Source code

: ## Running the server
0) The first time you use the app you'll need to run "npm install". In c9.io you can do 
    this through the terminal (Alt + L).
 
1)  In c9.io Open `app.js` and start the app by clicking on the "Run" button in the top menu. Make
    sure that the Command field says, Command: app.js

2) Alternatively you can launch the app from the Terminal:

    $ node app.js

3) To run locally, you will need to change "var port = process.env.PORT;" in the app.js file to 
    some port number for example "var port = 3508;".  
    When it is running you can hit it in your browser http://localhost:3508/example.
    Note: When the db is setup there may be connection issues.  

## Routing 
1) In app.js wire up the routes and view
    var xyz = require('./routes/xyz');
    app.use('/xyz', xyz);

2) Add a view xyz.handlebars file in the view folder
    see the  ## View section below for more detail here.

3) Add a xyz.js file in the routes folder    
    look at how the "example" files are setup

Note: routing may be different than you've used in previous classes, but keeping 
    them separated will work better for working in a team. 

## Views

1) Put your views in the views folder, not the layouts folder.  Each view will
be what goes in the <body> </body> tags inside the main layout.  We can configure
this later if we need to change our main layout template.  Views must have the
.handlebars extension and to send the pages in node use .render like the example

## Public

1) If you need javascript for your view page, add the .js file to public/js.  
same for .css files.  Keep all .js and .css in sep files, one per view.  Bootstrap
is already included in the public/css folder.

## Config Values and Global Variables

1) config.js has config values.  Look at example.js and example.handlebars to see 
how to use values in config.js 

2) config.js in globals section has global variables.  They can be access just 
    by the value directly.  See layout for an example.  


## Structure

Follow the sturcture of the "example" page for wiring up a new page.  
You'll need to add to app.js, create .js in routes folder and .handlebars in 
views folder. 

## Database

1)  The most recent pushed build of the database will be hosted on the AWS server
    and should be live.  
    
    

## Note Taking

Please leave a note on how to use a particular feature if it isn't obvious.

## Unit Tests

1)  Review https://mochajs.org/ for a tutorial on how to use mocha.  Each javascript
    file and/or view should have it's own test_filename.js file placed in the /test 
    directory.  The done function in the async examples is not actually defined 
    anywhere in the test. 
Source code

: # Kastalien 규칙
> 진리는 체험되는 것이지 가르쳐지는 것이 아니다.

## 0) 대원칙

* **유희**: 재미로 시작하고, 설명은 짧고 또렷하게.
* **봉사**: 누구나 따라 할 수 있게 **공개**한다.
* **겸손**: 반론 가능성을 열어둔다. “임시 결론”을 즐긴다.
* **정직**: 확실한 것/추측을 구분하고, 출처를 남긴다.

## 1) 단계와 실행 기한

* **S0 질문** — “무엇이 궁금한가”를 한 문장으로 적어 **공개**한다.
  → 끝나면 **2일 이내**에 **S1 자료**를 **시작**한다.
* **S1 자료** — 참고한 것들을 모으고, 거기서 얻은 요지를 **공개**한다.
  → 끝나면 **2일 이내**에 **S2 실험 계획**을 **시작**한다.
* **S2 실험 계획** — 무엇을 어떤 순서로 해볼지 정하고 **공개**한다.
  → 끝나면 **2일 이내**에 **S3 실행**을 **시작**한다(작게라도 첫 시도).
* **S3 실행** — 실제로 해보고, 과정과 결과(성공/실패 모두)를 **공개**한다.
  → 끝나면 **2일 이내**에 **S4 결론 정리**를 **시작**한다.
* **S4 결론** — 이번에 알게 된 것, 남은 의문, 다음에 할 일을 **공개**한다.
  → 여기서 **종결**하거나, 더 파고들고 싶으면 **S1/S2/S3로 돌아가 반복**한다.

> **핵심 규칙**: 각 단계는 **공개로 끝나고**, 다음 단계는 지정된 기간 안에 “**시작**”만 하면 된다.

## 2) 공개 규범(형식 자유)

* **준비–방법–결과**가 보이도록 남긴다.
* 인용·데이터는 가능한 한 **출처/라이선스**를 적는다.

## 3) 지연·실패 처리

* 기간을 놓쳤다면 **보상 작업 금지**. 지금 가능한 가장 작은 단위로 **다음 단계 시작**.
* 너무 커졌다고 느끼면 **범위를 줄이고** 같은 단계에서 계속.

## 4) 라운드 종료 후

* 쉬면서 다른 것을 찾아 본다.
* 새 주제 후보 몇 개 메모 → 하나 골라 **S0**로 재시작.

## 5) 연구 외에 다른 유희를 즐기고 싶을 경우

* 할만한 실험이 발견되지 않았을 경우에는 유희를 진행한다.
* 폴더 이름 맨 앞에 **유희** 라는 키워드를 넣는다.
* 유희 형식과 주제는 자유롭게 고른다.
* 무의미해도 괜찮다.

REQUEST:
The line containing "문장으로 적어 **공개**한다." marks where to begin; the last line of the records marks where to stop. Copy both and all between, exactly.

TASK RESULT:
* **S0 질문** — “무엇이 궁금한가”를 한 문장으로 적어 **공개**한다.
  → 끝나면 **2일 이내**에 **S1 자료**를 **시작**한다.
* **S1 자료** — 참고한 것들을 모으고, 거기서 얻은 요지를 **공개**한다.
  → 끝나면 **2일 이내**에 **S2 실험 계획**을 **시작**한다.
* **S2 실험 계획** — 무엇을 어떤 순서로 해볼지 정하고 **공개**한다.
  → 끝나면 **2일 이내**에 **S3 실행**을 **시작**한다(작게라도 첫 시도).
* **S3 실행** — 실제로 해보고, 과정과 결과(성공/실패 모두)를 **공개**한다.
  → 끝나면 **2일 이내**에 **S4 결론 정리**를 **시작**한다.
* **S4 결론** — 이번에 알게 된 것, 남은 의문, 다음에 할 일을 **공개**한다.
  → 여기서 **종결**하거나, 더 파고들고 싶으면 **S1/S2/S3로 돌아가 반복**한다.

> **핵심 규칙**: 각 단계는 **공개로 끝나고**, 다음 단계는 지정된 기간 안에 “**시작**”만 하면 된다.

## 2) 공개 규범(형식 자유)

* **준비–방법–결과**가 보이도록 남긴다.
* 인용·데이터는 가능한 한 **출처/라이선스**를 적는다.

## 3) 지연·실패 처리

* 기간을 놓쳤다면 **보상 작업 금지**. 지금 가능한 가장 작은 단위로 **다음 단계 시작**.
* 너무 커졌다고 느끼면 **범위를 줄이고** 같은 단계에서 계속.

## 4) 라운드 종료 후

* 쉬면서 다른 것을 찾아 본다.
* 새 주제 후보 몇 개 메모 → 하나 골라 **S0**로 재시작.

## 5) 연구 외에 다른 유희를 즐기고 싶을 경우

* 할만한 실험이 발견되지 않았을 경우에는 유희를 진행한다.
* 폴더 이름 맨 앞에 **유희** 라는 키워드를 넣는다.
* 유희 형식과 주제는 자유롭게 고른다.
* 무의미해도 괜찮다.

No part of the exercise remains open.